There’s also a third alternative:  pay for more paving ourselves. That, of course, would mean increasing our town tax bill.    

Supervisor Grace has repeatedly criticized past supervisors and town boards, dating back to 2009, for not including any town paving money in their budgets. But then, neither did he in his one and only budget, the 2013 budget — even though he increased the town tax by 4.5%, the largest percentage increase since 1995.

Like past supervisors and town boards, Supervisor Grace faced the unpleasant truth that the paving budget was one of the very few discretionary items in the town budget:  by eliminating or reducing the paving line, he could limit the increase in the town tax rate. When wages and other employee related costs like pension and health benefits account for 78% of the budget,  and the remaining 22% of the budget has to cover an array of essential overhead costs and snow plowing, there’s precious little left to fund discretionary expenses like paving or, for that matter, major neighborhood drainage improvements.

At a recent Town Board meeting, outgoing Highway Superintendent DiBartolo advised the Board that next year the Town would need between $720,000 to $840,000 for paving — in addition to the state CHIPs money — in order to catch up on deferred paving.
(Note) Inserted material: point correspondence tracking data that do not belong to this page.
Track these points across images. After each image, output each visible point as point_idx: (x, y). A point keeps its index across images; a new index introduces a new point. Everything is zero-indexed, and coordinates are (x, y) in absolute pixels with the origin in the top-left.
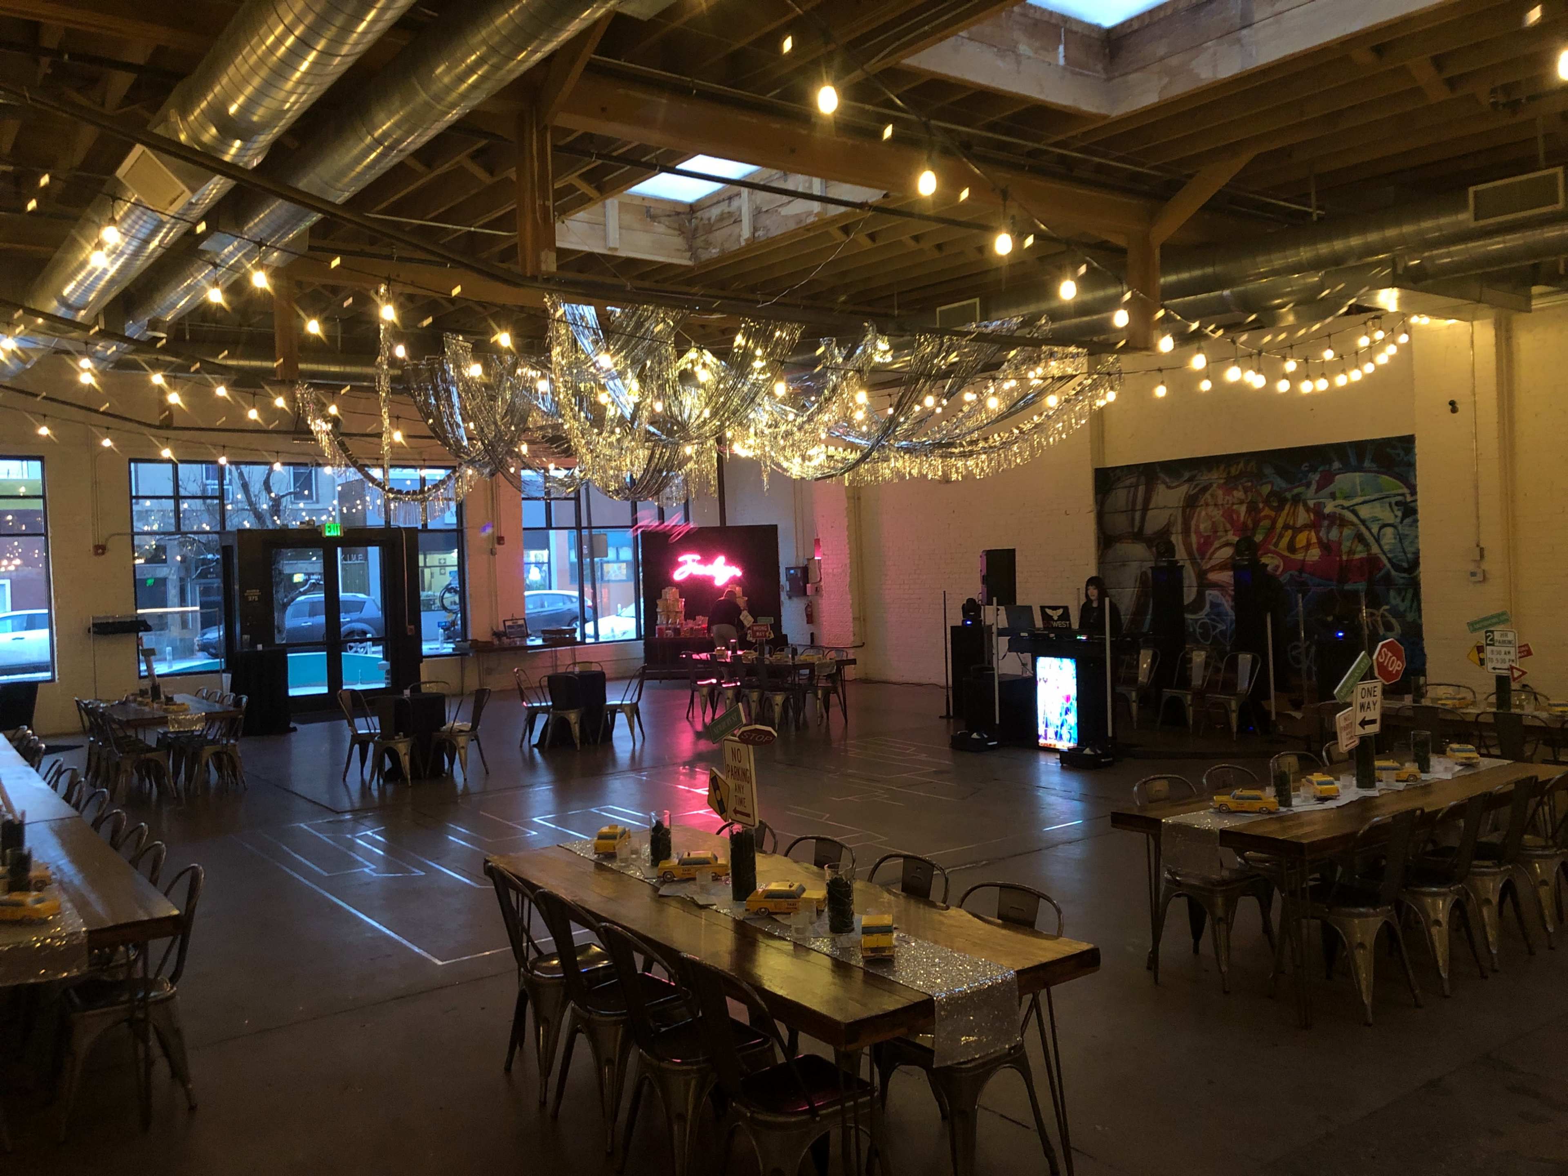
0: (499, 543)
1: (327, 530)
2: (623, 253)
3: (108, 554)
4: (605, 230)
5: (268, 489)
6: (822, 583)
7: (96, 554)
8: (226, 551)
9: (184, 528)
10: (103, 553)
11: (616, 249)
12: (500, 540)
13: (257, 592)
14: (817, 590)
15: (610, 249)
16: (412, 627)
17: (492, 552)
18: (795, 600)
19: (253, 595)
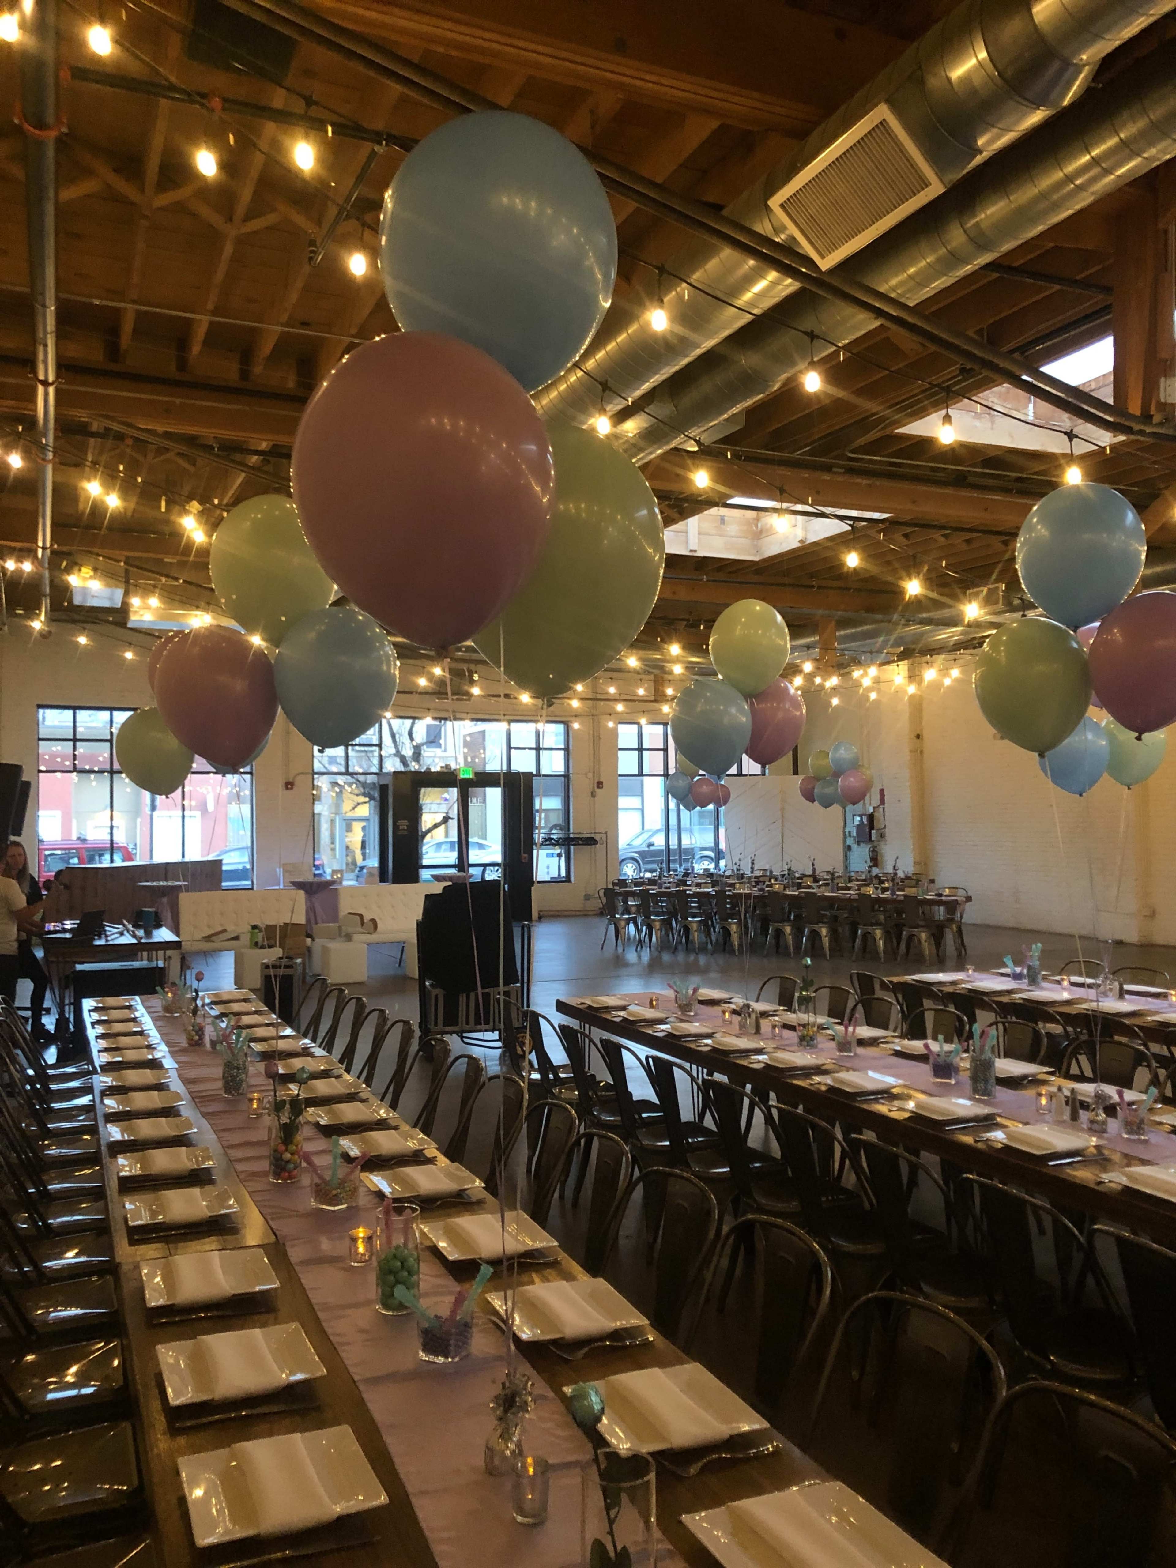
0: (598, 787)
1: (462, 773)
2: (700, 554)
3: (295, 788)
4: (687, 536)
5: (412, 739)
6: (887, 830)
7: (287, 788)
8: (383, 789)
9: (351, 770)
10: (292, 788)
11: (695, 551)
12: (600, 784)
13: (406, 822)
14: (882, 836)
15: (691, 551)
16: (526, 855)
17: (593, 795)
18: (862, 845)
19: (404, 824)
To put that number in perspective, he gave this example:  paving Stony Street, from Judy Road to Quarry Road, would cost $311,000. What he didn’t say was that adding just $311,000 to the budget would increase the town tax rate by approximately 1.8%.

Adding $500,000 to the paving budget — the same amount as this year’s FEMA reimbursement — would result in an approximate 2.94% increase in the tax rate — or about a $40.00 increase in our town tax bill.

Short of wishing for more hurricanes, how much are you willing to pay for better roads?  

But taxes and paving aren’t the only issues.  Before the Town Board decides to fund more paving, or any other capital project, the Board, with community input, needs a capital plan. A REAL plan, not a wish list.  A plan that prioritizes needs: do we relocate the highway garage or repair/replace leaking roofs in the police building, town hall and the YCCC? Do we plan new fields at Granite Knolls or complete the Hunterbrook fields? Do we address the underlying drainage issues that are eating away at the roads or simply pave the roads?

Do we take control of our town’s future by planning ahead — or do we let the vagaries of nature and the uncertainties of Albany and Washington politics determine the future level of town services?